Reading text:

Health insurers talk about the possible impact of pandemic-related social distancing rules and self-isolation on 2022 health costs in initial proposed health insurance rate requests they have filed with the Connecticut Insurance Department.

The filings are for the individual major medical market and the fully insured small-group major medical market.

Eleven insurers have submitted 16 filings for plans that cover a total of about 222,700 people.

The Connecticut department said it will conduct actuarial reviews on each filing to determine whether the proposed request is justified. The department can approve, reject or change the proposed rates.

Members of the public can see the rate requests on the department website and use the site to submit comments.

The department expects to make final rulings on the proposals in September. Open enrollment for the 2022 coverage year is set to begin Nov. 1.

The Numbers

The insurers have proposed increasing individual rates an average of 8.6%. That’s up from 6.3% for this year. The range is 5.1% to 12.3%.

The average proposed small-group increase is 12.9%, with a range of 7.4% to 15.8%. The average is up from an average increase of 11.3% for this year.

The Thinking

Carriers gave three explanations for their proposed increases.

One is “trend,” or the underlying increase in health care costs. That factor includes increases in the cost of prescription drugs and demographics-driven increases in demand for medical services.

Another factor is legislation, such as new co-payment rules, and new standards for diabetes-related benefits.

Data:
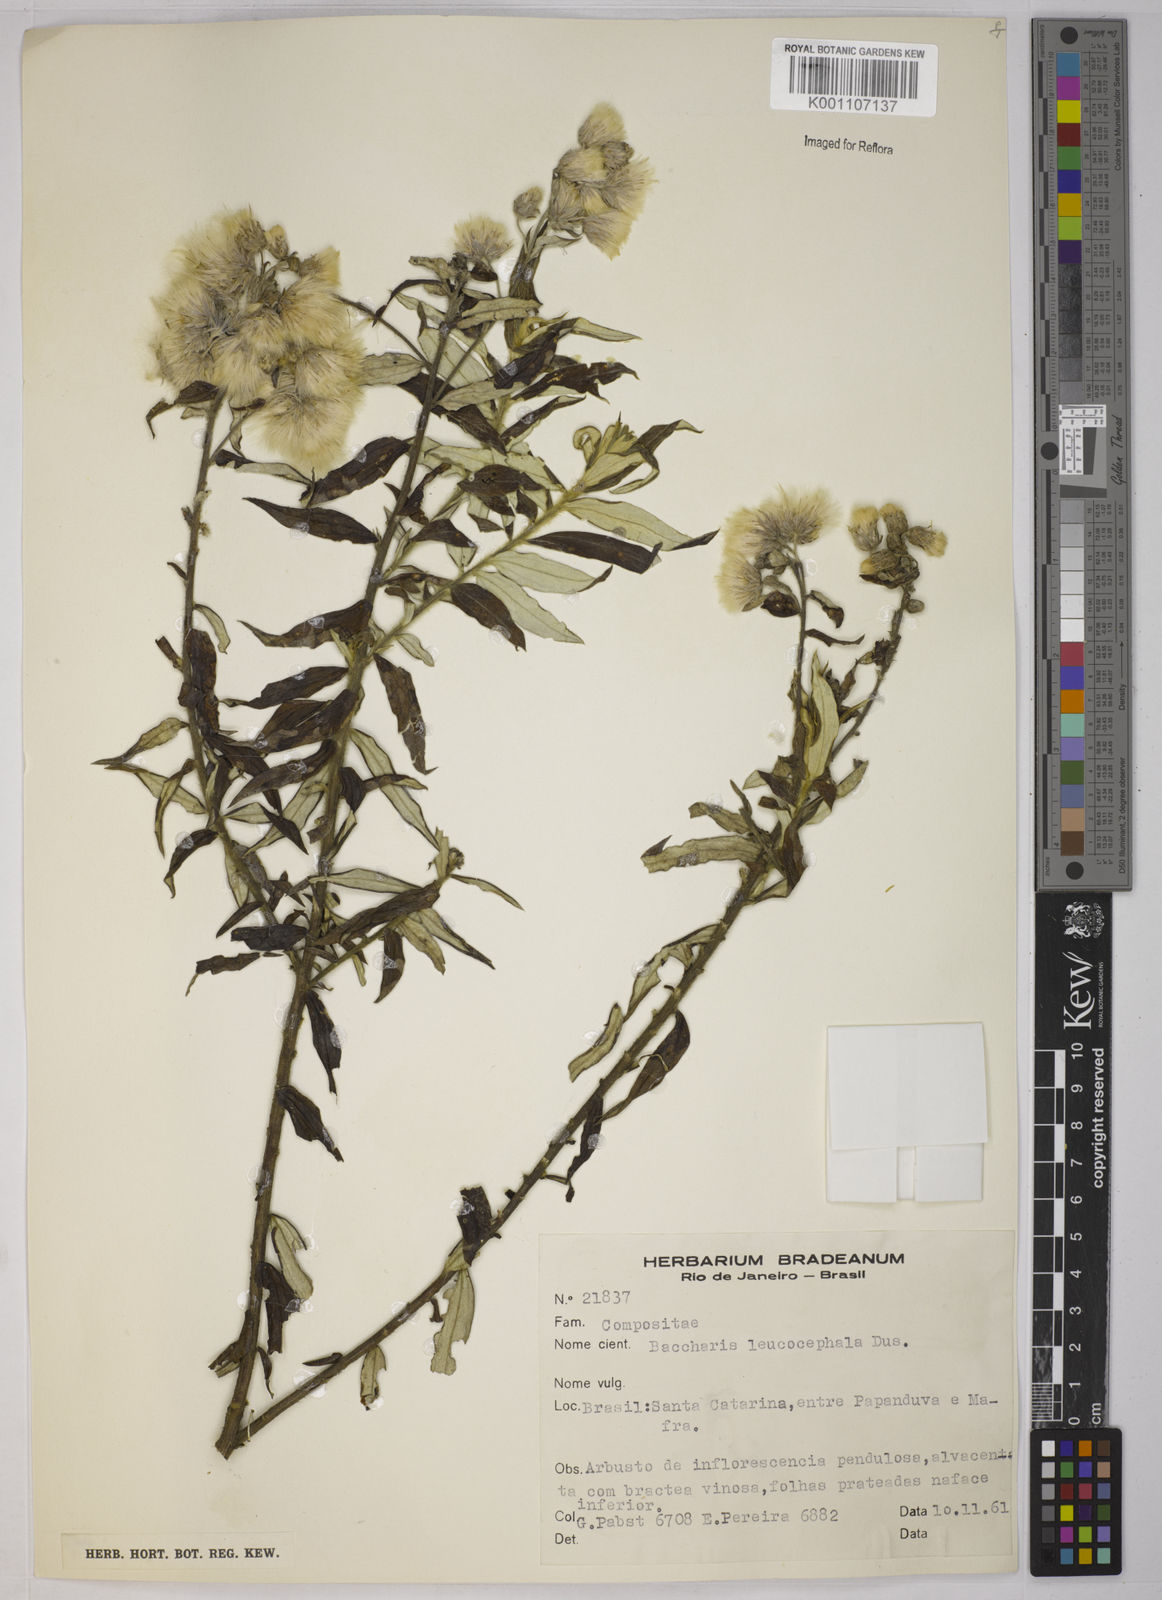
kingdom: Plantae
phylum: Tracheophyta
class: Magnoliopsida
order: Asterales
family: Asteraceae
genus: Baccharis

==

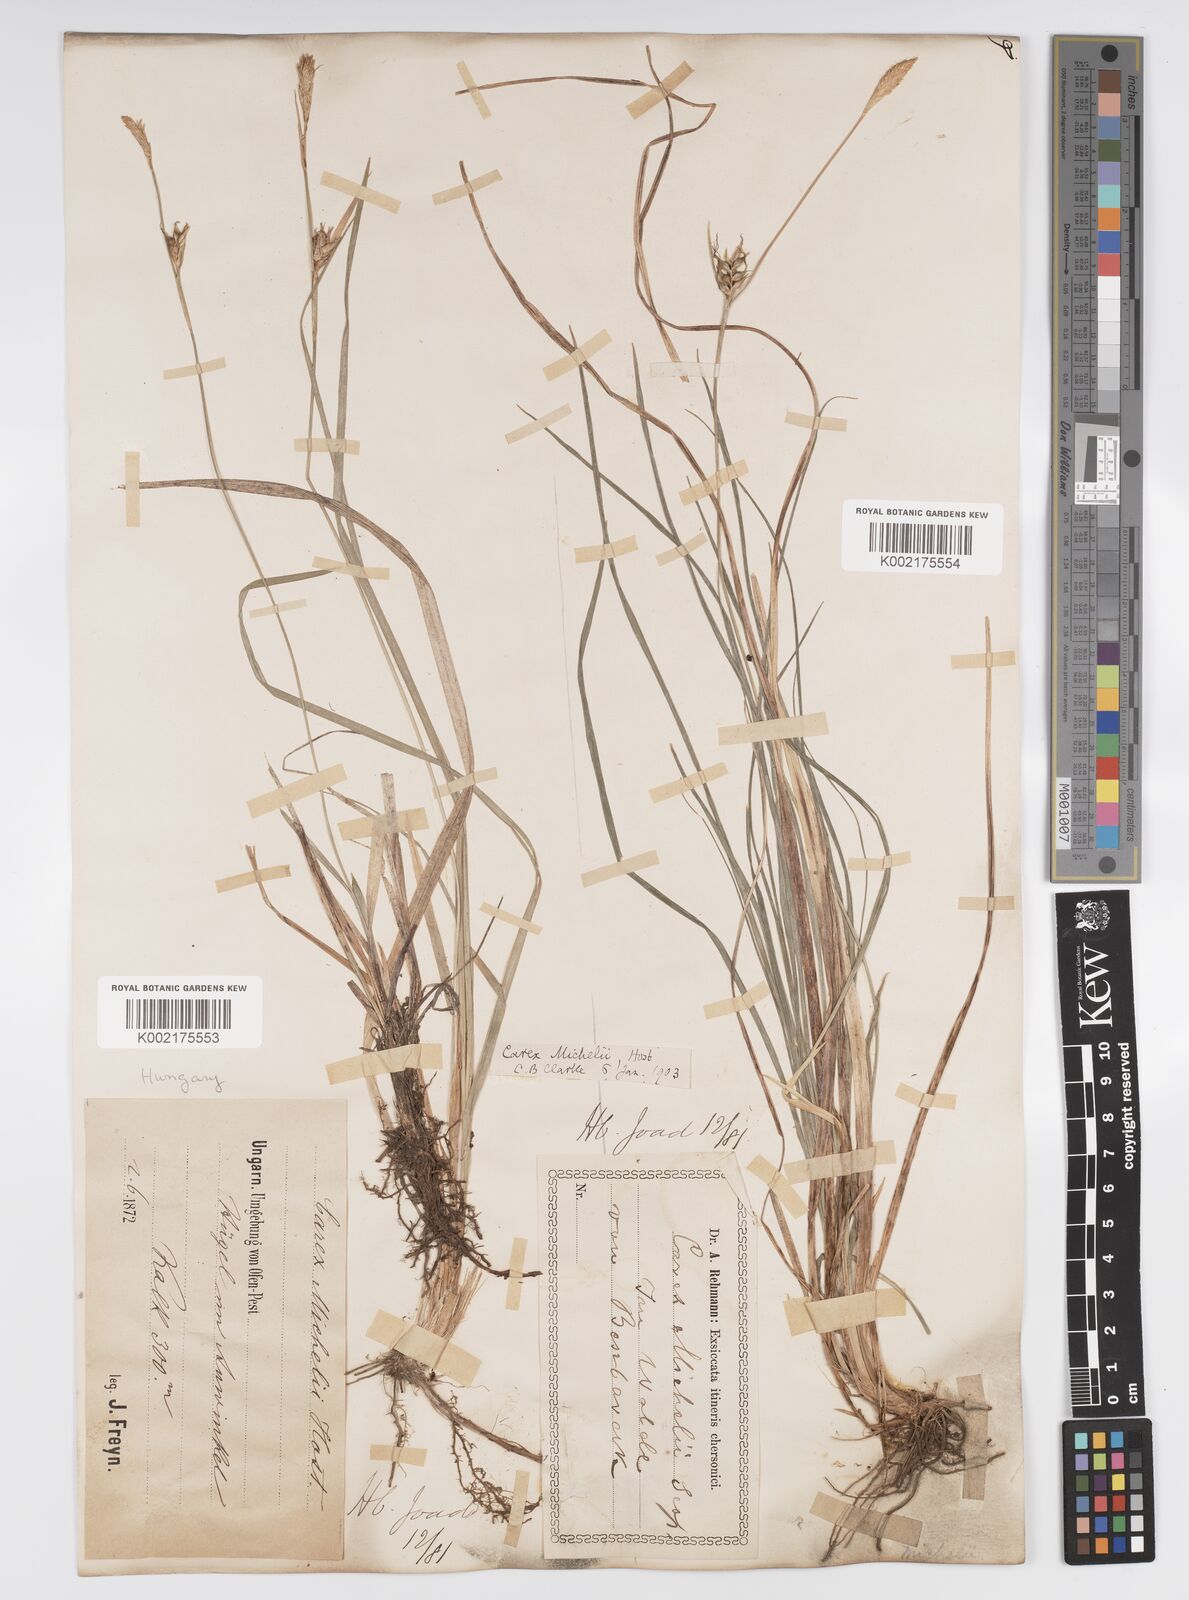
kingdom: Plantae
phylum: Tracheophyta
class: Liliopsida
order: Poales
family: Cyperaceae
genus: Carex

Work to complete:
a: Rewrite the text on Connecticut health insurance rate requests from "The insurers have" to "for diabetes-related benefits.", replacing "Carriers" with "Insurers".
b: Continue the text on Connecticut health insurance rate requests from where it stops.

Responses in order:
a:
The insurers have proposed increasing individual rates an average of 8.6%. That’s up from 6.3% for this year. The range is 5.1% to 12.3%.

The average proposed small-group increase is 12.9%, with a range of 7.4% to 15.8%. The average is up from an average increase of 11.3% for this year.

The Thinking

Insurers gave three explanations for their proposed increases.

One is “trend,” or the underlying increase in health care costs. That factor includes increases in the cost of prescription drugs and demographics-driven increases in demand for medical services.

Another factor is legislation, such as new co-payment rules, and new standards for diabetes-related benefits.

b:
A third factor is COVID-19.

Insurers say they expect see more claims, and more severe claims, because enrollees put off getting checkups and other care.

Carriers also expect to experience the effects of pent-up demand for care through the end of this year, with enrollees getting exams and procedures that had been postponed due to the pandemic.

The pandemic may also continue to lead to an increase in behavioral health disease, insurers say.

The Affordable Care Act Public Exchange

Access Health CT provides ACA public exchange services for individuals and small employers in Connecticut.

The Connecticut department said Anthem Inc. and ConnectiCare Benefits have filed rates for both individual and small group plans for the on-exchange market.

A ConnectiCare affiliate, ConnectiCare Insurance Company Inc., plans to begin participating on the exchange in the individual market Jan. 1.

A Cigna unit began offering small-group exchange plans in Connecticut July 1.